Do Zinnias Reseed !full! Online
That afternoon, she decided to run an experiment. She didn’t collect a single seed head. She didn’t prune or mulch or fuss. She simply let the zinnias stand, letting the autumn winds rattle their dry crowns.
She’d read the books. Yes, they were annuals. Yes, they could self-sow under the right conditions. But knowing a fact and witnessing a miracle were two different things.
The first hard frost came in October, turning the stalks to gray lace. Snow followed, then rain, then the long gray sleep of winter. do zinnias reseed
Clara almost forgot about her experiment. Spring arrived in a rush of daffodils and mud. She tilled the vegetable patch, trimmed the roses, and planted her usual rows of zinnia seedlings she’d started indoors under grow lights.
The zinnias had reseeded themselves.
That autumn, Clara did something she’d never done before. She left the zinnias standing tall through the first frosts, let the goldfinches pick at the seed heads, and watched as the stalks bent low to touch the earth. She wasn’t being lazy anymore. She was being a partner.

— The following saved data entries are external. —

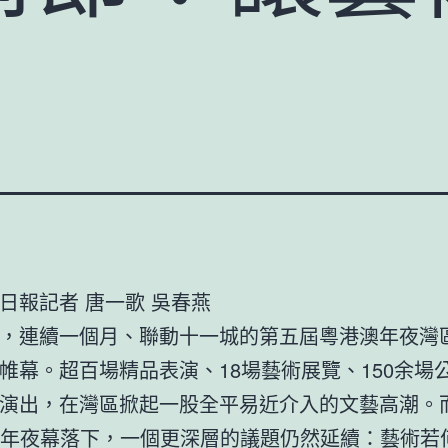
日報記者 唐一歌 吳春燕
，連續一個月、聯動十一城的第五屆粵港澳年夜灣
帷幕。超百場精品表演、18場藝術展覽、150余場
演出，在灣區掀起一股全平易近介入的文藝高潮。
年夜幕落下，一個更深層的議題仍然延續：藝術若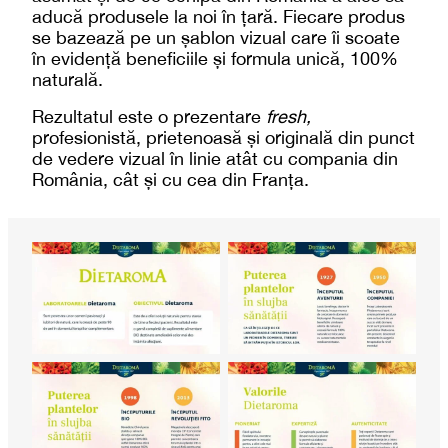
aducă produsele la noi în țară. Fiecare produs
se bazează pe un șablon vizual care îi scoate
în evidență beneficiile și formula unică, 100%
naturală.
Rezultatul este o prezentare
fresh,
profesionistă, prietenoasă și originală din punct
de vedere vizual în linie atât cu compania din
România, cât și cu cea din Franța.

She told him the story of the dried stalks, the winter winds, and the little seeds that had waited. She showed him how the seed heads worked—how each petal was actually a tiny tube containing a seed, how the wind and rain had knocked them loose, how they’d nestled into the soil and known, all on their own, when to wake up. That afternoon, she decided to run an experiment
Then, one morning in late May, she noticed something odd. Near the back of the flower bed, where last year’s tallest zinnias had dropped their heads to the ground, a cluster of tiny green leaves was pushing through the soil. Not one or two—dozens. They looked like miniature zinnia sprouts, their first true leaves broad and eager.